STUDY MATERIAL
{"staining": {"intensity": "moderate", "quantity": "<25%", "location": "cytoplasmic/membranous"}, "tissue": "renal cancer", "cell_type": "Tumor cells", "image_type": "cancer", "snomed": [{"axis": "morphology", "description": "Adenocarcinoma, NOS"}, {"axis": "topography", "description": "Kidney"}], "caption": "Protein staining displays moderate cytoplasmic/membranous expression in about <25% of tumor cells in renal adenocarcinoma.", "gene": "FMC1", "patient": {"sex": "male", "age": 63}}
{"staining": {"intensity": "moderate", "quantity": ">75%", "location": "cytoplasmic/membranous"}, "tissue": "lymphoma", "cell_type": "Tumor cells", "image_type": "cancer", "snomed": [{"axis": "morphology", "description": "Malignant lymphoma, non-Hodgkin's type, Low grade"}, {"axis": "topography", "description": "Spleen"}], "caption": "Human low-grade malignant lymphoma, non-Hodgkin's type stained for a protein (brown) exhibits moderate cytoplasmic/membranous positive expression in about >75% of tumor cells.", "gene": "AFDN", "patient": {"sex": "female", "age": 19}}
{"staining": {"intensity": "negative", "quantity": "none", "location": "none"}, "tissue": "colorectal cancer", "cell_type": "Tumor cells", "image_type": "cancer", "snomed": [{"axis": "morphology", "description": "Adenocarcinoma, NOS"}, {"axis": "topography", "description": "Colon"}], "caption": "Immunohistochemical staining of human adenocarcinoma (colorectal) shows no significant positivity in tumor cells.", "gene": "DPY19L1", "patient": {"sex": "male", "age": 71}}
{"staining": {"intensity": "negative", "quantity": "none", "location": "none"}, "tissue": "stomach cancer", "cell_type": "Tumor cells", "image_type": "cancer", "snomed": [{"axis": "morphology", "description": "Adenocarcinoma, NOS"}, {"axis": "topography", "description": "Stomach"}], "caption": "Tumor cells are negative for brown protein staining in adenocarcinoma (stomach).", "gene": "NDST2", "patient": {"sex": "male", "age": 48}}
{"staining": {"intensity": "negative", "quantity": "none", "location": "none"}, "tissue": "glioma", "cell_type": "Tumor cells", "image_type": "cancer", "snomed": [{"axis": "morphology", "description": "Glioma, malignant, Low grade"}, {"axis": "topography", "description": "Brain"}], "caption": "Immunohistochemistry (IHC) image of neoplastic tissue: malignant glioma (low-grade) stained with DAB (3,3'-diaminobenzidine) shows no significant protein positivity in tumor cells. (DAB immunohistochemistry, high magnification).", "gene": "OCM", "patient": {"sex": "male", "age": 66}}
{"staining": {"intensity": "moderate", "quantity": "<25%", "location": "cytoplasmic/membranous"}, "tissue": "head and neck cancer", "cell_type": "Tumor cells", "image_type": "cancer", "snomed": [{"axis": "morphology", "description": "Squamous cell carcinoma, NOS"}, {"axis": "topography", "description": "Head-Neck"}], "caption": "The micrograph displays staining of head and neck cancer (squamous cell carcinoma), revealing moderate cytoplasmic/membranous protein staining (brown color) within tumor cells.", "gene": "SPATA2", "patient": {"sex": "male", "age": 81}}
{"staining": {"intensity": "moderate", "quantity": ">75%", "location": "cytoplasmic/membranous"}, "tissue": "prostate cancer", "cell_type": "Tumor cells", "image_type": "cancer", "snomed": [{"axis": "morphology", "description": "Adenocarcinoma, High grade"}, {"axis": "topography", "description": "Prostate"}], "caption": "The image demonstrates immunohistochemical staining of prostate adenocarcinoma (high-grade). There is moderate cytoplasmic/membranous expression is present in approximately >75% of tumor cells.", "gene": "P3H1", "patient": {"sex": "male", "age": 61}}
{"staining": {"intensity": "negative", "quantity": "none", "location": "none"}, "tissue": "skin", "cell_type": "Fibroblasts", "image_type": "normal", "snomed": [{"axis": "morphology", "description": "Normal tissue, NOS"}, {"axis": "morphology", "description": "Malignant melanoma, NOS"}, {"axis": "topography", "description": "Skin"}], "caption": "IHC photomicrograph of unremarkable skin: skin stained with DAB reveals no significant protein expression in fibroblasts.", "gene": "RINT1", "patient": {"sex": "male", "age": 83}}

WORK ORDER
Restate word for word the entries above, starting at the line with "non-Hodgkin's type, Low" and ending at the line with "staining of human", inclusive, and no others.

WRITTEN SOLUTION
{"staining": {"intensity": "moderate", "quantity": ">75%", "location": "cytoplasmic/membranous"}, "tissue": "lymphoma", "cell_type": "Tumor cells", "image_type": "cancer", "snomed": [{"axis": "morphology", "description": "Malignant lymphoma, non-Hodgkin's type, Low grade"}, {"axis": "topography", "description": "Spleen"}], "caption": "Human low-grade malignant lymphoma, non-Hodgkin's type stained for a protein (brown) exhibits moderate cytoplasmic/membranous positive expression in about >75% of tumor cells.", "gene": "AFDN", "patient": {"sex": "female", "age": 19}}
{"staining": {"intensity": "negative", "quantity": "none", "location": "none"}, "tissue": "colorectal cancer", "cell_type": "Tumor cells", "image_type": "cancer", "snomed": [{"axis": "morphology", "description": "Adenocarcinoma, NOS"}, {"axis": "topography", "description": "Colon"}], "caption": "Immunohistochemical staining of human adenocarcinoma (colorectal) shows no significant positivity in tumor cells.", "gene": "DPY19L1", "patient": {"sex": "male", "age": 71}}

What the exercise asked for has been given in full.